At The Cusp of Woman and Black

February is Black History Month, and March is Women’s History Month, so here at the cusp I’m going to repost an oldie from my early days of blogging, about my personal hero, Harriet Tubman. Originally posted April 13, 2006.

In yesterday’s post, which was a meme of six weird things about me, I mentioned that my personal real life hero is Harriet Tubman. I admire her for her grace, her courage, her determination, and her strength of conviction. She was a woman who wanted freedom, and found a way to attain it…once she had tasted the sweet flavor, however, she determined that she must free others, so she went back into harm’s way, so that she might rescue others. I’m assuming you all know of her work. Of how she, along with the help of the underground railroad, spirited slaves out of the south to their freedom in Canada. How she served as a nurse and a spy during the Civil War. How she became active with the suffragettes, and made speeches about women’s rights. How many of us would find the strength to do 1/10th of what she did? Who among us would, after escaping with our lives, after having grown up suffering severe beatings at the hands of a cruel master, be able to muster the strength to go back, into danger, where our capture would mean horrors beyond our imagining. And she did this again, and again, and again. Her life was an example to us all.

I started this post with the simple idea of telling a cute story…how Maya told me yesterday, that when she was little, and they were supposed to talk about heroes at school, and I told her about my hero, Harriet Tubman, she imagined her as being able to fly, and that she wore a cape.
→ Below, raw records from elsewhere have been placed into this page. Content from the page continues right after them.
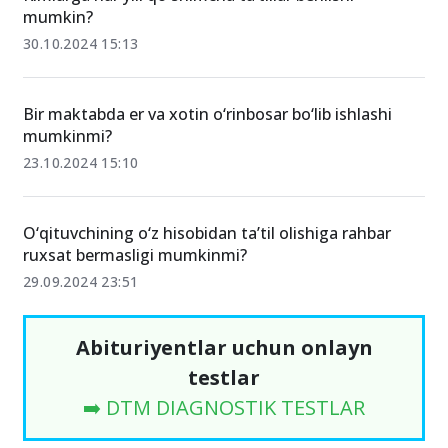
mumkin?
30.10.2024 15:13
Bir maktabda er va xotin o‘rinbosar bo‘lib ishlashi
mumkinmi?
23.10.2024 15:10
O‘qituvchining o‘z hisobidan ta’til olishiga rahbar
ruxsat bermasligi mumkinmi?
29.09.2024 23:51
Abituriyentlar uchun onlayn
testlar
➡️ DTM DIAGNOSTIK TESTLAR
That she flew down from the sky and rescued slaves from the south, like Superman or Wonder Woman. I love that mental picture. But even that doesn’t compare with the real Harriet Tubman.

Do you have a real-life hero?

This entry was posted in Musings.

One thought on “At The Cusp of Woman and Black

  1. I like that you did this post on the cusp of the two months. What a great way to touch them both.

    I don’t have a real-life hero but I do revere The Virgin of Guadalupe. She appeared before a Mexican peasant, a laborer, and she gave him hope and compassion. She’s a saint for the people, of the people. She’s dark-skinned. I find solace in her.

    Among real-life people, I deeply admire my parents.